When watching the group’s documentary, we saw Phife and Q-Tip struggle with their relationship, often being at odds and taking long breaks from performing together. Sometimes, the group’s hiatus was due to Phife’s health, where they would either pause on performing or Phife would have to take a break. It was disheartening to watch someone who had such a love for his craft become limited by his condition.

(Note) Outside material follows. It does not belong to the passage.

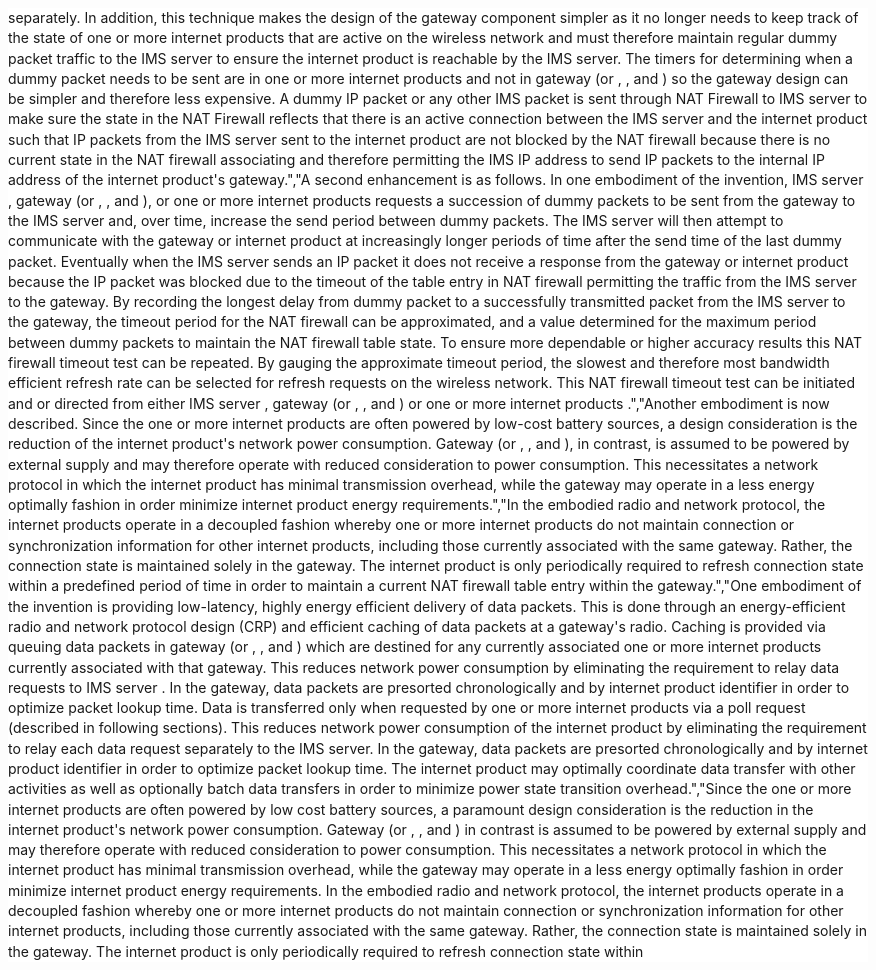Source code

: separately. In addition, this technique makes the design of the gateway component simpler as it no longer needs to keep track of the state of one or more internet products that are active on the wireless network and must therefore maintain regular dummy packet traffic to the IMS server to ensure the internet product is reachable by the IMS server. The timers for determining when a dummy packet needs to be sent are in one or more internet products  and not in gateway  (or , , and ) so the gateway design can be simpler and therefore less expensive. A dummy IP packet or any other IMS packet is sent through NAT Firewall  to IMS server  to make sure the state in the NAT Firewall reflects that there is an active connection between the IMS server and the internet product such that IP packets from the IMS server sent to the internet product are not blocked by the NAT firewall because there is no current state in the NAT firewall associating and therefore permitting the IMS IP address to send IP packets to the internal IP address of the internet product's gateway.","A second enhancement is as follows. In one embodiment of the invention, IMS server , gateway  (or , , and ), or one or more internet products  requests a succession of dummy packets to be sent from the gateway to the IMS server and, over time, increase the send period between dummy packets. The IMS server will then attempt to communicate with the gateway or internet product at increasingly longer periods of time after the send time of the last dummy packet. Eventually when the IMS server sends an IP packet it does not receive a response from the gateway or internet product because the IP packet was blocked due to the timeout of the table entry in NAT firewall  permitting the traffic from the IMS server to the gateway. By recording the longest delay from dummy packet to a successfully transmitted packet from the IMS server to the gateway, the timeout period for the NAT firewall can be approximated, and a value determined for the maximum period between dummy packets to maintain the NAT firewall table state. To ensure more dependable or higher accuracy results this NAT firewall timeout test can be repeated. By gauging the approximate timeout period, the slowest and therefore most bandwidth efficient refresh rate can be selected for refresh requests on the wireless network. This NAT firewall timeout test can be initiated and or directed from either IMS server , gateway  (or , , and ) or one or more internet products .","Another embodiment is now described. Since the one or more internet products  are often powered by low-cost battery sources, a design consideration is the reduction of the internet product's network power consumption. Gateway  (or , , and ), in contrast, is assumed to be powered by external supply and may therefore operate with reduced consideration to power consumption. This necessitates a network protocol in which the internet product has minimal transmission overhead, while the gateway may operate in a less energy optimally fashion in order minimize internet product energy requirements.","In the embodied radio and network protocol, the internet products operate in a decoupled fashion whereby one or more internet products  do not maintain connection or synchronization information for other internet products, including those currently associated with the same gateway. Rather, the connection state is maintained solely in the gateway. The internet product is only periodically required to refresh connection state within a predefined period of time in order to maintain a current NAT firewall  table entry within the gateway.","One embodiment of the invention is providing low-latency, highly energy efficient delivery of data packets. This is done through an energy-efficient radio and network protocol design (CRP) and efficient caching of data packets at a gateway's radio. Caching is provided via queuing data packets in gateway  (or , , and ) which are destined for any currently associated one or more internet products  currently associated with that gateway. This reduces network power consumption by eliminating the requirement to relay data requests to IMS server . In the gateway, data packets are presorted chronologically and by internet product identifier in order to optimize packet lookup time. Data is transferred only when requested by one or more internet products  via a poll request (described in following sections). This reduces network power consumption of the internet product by eliminating the requirement to relay each data request separately to the IMS server. In the gateway, data packets are presorted chronologically and by internet product identifier in order to optimize packet lookup time. The internet product may optimally coordinate data transfer with other activities as well as optionally batch data transfers in order to minimize power state transition overhead.","Since the one or more internet products  are often powered by low cost battery sources, a paramount design consideration is the reduction in the internet product's network power consumption. Gateway  (or , , and ) in contrast is assumed to be powered by external supply and may therefore operate with reduced consideration to power consumption. This necessitates a network protocol in which the internet product has minimal transmission overhead, while the gateway may operate in a less energy optimally fashion in order minimize internet product energy requirements. In the embodied radio and network protocol, the internet products operate in a decoupled fashion whereby one or more internet products  do not maintain connection or synchronization information for other internet products, including those currently associated with the same gateway. Rather, the connection state is maintained solely in the gateway. The internet product is only periodically required to refresh connection state within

And we all think that we have all the time in the world to get our lives together. We’ll eat right tomorrow, we’ll start exercising next week, we’ll sleep when we’re dead. Well, Phife is gone at just 45 years old, and I can’t help but think that if he had it to do over again, he might make different choices. Let’s be clear: transitioning to a healthier lifestyle isn’t easy. Most food that is available to a lot of us is addictive. Documentaries and reports have come out stating that sugar is as or more addictive than cocaine, and sugar is kryptonite to a diabetic. Additionally, music isn’t the typical 9 to 5 that offers healthcare or a retirement plan. Health is something that we often put on the back burner, not just because of the psychological difficulty that accompanies change, but because of the expense. It seems clichè to say “self care is important,” but it doesn’t take much to go from an unhealthy lifestyle to a chronic illness to an irreversible condition. In addition to his music, Phife Dawg reminded me to take my health seriously, to be diligent about breaking poor habits that may negatively affect my gifts and prematurely dim my light as an artist.
So, thank you, Phife. Even upon your exit from this life, you’re still on point.